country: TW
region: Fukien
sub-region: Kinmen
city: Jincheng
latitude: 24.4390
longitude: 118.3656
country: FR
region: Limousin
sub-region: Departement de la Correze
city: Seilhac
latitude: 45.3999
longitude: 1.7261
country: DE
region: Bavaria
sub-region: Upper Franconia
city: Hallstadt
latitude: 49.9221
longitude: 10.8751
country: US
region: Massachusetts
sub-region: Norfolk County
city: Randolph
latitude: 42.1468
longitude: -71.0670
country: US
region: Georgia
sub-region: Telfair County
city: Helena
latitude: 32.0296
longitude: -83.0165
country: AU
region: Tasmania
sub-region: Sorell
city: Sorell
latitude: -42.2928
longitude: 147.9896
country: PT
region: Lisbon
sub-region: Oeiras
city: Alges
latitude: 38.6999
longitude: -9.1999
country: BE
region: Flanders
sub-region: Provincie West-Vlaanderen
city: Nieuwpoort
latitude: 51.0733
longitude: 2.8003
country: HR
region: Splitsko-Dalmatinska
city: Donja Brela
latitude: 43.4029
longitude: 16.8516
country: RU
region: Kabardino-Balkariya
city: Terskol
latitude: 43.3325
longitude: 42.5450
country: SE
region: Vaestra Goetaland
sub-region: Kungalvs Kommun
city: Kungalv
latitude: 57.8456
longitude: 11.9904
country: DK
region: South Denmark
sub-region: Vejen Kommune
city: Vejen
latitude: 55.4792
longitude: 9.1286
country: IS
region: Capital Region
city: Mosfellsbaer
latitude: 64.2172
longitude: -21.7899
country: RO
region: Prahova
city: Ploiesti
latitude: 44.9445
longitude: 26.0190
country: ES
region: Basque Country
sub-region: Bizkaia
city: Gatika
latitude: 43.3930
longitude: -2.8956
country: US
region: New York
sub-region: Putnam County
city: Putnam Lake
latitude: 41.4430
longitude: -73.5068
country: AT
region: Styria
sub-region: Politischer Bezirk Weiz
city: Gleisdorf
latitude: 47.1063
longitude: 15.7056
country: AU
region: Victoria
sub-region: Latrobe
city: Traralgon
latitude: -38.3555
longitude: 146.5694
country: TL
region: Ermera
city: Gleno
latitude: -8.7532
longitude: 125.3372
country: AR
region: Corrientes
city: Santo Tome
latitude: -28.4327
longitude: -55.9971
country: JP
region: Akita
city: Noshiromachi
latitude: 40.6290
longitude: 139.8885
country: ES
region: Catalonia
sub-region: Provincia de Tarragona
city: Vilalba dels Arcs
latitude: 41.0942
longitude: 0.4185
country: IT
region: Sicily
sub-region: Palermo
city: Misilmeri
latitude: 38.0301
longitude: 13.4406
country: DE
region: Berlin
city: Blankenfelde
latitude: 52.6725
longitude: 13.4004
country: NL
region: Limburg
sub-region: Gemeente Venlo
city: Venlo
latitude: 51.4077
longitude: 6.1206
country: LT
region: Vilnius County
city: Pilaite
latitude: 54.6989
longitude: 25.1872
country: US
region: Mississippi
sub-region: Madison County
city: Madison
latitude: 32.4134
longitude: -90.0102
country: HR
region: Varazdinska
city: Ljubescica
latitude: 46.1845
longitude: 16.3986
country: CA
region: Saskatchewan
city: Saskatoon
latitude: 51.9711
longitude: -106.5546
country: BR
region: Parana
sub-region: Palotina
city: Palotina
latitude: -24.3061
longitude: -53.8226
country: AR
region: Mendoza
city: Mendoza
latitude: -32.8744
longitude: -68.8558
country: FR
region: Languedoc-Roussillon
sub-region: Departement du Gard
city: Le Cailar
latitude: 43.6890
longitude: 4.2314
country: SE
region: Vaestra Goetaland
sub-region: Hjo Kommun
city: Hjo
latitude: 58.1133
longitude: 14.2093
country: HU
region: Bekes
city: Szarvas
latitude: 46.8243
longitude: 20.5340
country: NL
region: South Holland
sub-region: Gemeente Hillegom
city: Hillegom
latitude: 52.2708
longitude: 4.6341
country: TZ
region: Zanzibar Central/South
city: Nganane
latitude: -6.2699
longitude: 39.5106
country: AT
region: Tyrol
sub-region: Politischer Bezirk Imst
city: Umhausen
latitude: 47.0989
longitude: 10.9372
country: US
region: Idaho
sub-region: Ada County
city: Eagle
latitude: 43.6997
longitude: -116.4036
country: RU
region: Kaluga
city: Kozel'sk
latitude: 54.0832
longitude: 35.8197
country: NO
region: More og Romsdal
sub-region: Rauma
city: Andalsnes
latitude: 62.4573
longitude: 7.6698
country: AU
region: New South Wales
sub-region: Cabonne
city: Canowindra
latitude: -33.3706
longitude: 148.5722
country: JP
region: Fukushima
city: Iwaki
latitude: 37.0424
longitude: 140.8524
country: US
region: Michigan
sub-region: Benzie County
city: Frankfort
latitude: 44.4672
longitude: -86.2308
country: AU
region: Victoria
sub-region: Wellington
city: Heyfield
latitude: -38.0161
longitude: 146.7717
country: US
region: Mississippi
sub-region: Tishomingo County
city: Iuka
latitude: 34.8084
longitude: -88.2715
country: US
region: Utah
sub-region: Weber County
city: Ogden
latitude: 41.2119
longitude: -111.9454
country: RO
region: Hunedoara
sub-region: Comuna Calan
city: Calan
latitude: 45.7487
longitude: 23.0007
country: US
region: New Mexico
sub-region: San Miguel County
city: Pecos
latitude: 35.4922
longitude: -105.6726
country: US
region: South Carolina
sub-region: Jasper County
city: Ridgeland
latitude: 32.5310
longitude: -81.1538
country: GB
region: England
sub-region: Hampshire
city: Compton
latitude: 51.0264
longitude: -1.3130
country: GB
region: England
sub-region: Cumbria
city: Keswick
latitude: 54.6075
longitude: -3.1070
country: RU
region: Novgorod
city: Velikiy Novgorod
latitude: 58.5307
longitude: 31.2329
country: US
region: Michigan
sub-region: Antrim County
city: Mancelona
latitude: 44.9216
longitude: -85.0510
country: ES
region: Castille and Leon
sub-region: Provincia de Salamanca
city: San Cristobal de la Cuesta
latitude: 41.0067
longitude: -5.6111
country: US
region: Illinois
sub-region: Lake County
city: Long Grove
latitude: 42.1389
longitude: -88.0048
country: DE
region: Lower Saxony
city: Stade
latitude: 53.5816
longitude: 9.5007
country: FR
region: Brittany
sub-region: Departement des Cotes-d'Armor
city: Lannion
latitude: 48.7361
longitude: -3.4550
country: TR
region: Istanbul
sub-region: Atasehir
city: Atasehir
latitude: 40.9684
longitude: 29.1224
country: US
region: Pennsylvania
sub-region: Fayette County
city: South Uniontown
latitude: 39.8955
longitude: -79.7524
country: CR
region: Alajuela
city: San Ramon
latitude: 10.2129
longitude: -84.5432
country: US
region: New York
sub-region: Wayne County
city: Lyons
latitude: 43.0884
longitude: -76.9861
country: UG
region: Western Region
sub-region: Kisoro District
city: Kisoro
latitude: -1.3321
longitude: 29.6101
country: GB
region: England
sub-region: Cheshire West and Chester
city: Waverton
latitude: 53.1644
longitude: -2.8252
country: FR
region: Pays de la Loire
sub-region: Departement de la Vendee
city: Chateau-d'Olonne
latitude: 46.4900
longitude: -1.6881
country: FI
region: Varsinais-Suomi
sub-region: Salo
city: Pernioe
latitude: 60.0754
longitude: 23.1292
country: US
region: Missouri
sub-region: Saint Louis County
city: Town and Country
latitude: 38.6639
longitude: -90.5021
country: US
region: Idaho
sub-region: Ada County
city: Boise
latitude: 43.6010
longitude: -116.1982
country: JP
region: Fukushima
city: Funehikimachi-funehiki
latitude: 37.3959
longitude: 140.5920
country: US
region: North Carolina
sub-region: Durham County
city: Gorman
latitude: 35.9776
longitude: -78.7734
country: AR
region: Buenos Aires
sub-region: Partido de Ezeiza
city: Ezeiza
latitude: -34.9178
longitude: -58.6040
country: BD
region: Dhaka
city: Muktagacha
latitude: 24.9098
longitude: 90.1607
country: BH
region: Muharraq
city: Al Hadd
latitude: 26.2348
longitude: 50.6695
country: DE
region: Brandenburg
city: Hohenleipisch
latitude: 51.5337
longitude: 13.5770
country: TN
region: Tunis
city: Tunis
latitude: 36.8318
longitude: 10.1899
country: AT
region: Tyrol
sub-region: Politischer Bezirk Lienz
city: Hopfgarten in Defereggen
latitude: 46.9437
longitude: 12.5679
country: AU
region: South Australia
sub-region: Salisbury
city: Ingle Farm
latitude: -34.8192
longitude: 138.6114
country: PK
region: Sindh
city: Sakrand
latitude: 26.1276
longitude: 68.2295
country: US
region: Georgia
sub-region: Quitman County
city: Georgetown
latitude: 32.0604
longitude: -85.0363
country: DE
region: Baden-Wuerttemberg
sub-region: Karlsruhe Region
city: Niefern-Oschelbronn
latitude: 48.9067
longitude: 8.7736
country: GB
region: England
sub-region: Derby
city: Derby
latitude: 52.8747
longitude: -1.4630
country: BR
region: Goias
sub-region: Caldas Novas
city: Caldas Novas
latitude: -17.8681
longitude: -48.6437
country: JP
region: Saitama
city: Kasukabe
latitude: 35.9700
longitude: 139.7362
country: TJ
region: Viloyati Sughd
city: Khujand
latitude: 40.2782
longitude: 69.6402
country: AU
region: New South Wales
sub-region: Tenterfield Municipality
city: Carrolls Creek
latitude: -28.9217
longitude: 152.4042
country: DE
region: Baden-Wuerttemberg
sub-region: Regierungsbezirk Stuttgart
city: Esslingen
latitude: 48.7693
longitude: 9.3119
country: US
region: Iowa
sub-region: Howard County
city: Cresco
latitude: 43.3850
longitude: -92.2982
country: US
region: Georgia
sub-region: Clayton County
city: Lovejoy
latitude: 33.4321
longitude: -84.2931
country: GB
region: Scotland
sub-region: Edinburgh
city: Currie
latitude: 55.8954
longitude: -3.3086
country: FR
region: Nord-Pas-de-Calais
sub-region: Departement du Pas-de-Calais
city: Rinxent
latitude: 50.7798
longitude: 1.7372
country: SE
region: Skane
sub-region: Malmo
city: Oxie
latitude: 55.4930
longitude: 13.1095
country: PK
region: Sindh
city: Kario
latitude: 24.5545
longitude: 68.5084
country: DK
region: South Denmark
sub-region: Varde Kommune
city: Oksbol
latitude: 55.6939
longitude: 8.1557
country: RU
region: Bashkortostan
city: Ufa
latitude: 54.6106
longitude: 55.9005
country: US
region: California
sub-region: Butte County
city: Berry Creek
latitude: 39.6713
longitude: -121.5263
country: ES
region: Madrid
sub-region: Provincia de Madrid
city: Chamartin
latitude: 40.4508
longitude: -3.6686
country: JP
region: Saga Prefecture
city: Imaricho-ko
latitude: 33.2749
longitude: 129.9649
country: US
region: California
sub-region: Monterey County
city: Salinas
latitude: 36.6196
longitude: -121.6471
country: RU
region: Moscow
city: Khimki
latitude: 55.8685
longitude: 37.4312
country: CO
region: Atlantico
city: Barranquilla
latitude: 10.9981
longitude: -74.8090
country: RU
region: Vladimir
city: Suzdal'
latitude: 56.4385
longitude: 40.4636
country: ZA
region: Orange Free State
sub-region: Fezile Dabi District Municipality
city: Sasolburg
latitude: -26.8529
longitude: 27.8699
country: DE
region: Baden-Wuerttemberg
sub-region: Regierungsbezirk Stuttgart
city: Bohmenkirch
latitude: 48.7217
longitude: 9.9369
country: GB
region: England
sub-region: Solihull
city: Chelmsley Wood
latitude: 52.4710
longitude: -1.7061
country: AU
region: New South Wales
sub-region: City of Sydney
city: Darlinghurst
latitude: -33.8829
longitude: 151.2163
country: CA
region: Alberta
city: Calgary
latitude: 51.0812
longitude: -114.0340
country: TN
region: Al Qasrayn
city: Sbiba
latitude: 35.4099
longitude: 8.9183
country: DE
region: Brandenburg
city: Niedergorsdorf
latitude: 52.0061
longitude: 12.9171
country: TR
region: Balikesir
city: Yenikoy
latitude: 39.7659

•••

* WHAT YOU HAVE TO DO *
Quote the data verbatim, starting with the line that contains "latitude: 53.5816" and going on through the line that contains "city: Lyons", both lines included.

* WORKED SOLUTION *
latitude: 53.5816
longitude: 9.5007
country: FR
region: Brittany
sub-region: Departement des Cotes-d'Armor
city: Lannion
latitude: 48.7361
longitude: -3.4550
country: TR
region: Istanbul
sub-region: Atasehir
city: Atasehir
latitude: 40.9684
longitude: 29.1224
country: US
region: Pennsylvania
sub-region: Fayette County
city: South Uniontown
latitude: 39.8955
longitude: -79.7524
country: CR
region: Alajuela
city: San Ramon
latitude: 10.2129
longitude: -84.5432
country: US
region: New York
sub-region: Wayne County
city: Lyons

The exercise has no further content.